There was a strong statistical association between body mass index and PSQI Score. Obese class 3 was poor sleepers. This was similar to the finding of Pearson et al. [36] who found that obese patient had difficulty with sleep. This result was consistence to the findings of Anne et al. [37]. However Abdul Salam et al. [12] found no significant correlation between age, weight, height and BMI.
Several studies had indicated that insufficient sleep, less than five or six hours were associated with weight gain [38]. The result of this study contrasted with Watson et al. [38] who found no relationship between subjective sleep quality and BMI and to Aylin et al. [30] who found no significant relationship between body measurement and PSQI scores [39]. Also, Van and Knutson [40] found no association between sleep quality and BMI.
In this study, there was statistical association between high blood pressure and PSQI (p-value = .002).
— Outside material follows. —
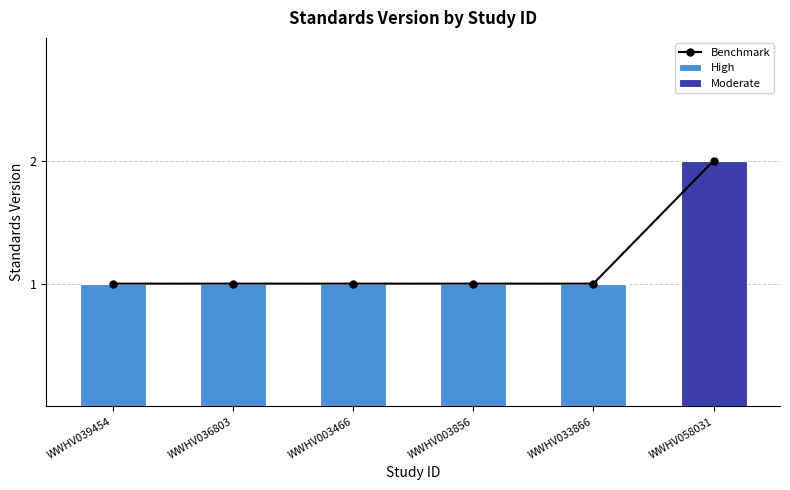

True or false: the data shows 1 at WWHV033866.

True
Pooja et al. [9] found out that among people with both sleep disorder and short sleep, the likelihood of hypertension was slightly more than twice that for people with no sleep problems. This relationship may, in part, be the result of biologic mechanisms, suggesting that sleep deprivation may alter cortisol stress hormones and the sympathetic nervous system, resulting in elevated BP. In the sleep Heart Health Study, subjects sleeping ≤5 h/night had a higher frequency of prevalent hypertension [41] The Whitehall II [42] study also found that, women sleeping ≤ 5h/night had a higher risk of hypertension compared with those sleeping 7 h/night.
A large proportion of adults, attending the Kwara State Specialist Hospital, Ilorin Nigeria are poor sleepers with associated hypertension, depression and increased body mass index. Taking into account that poor sleep quality has major negative long term impact on health, prevention programs should be put in place.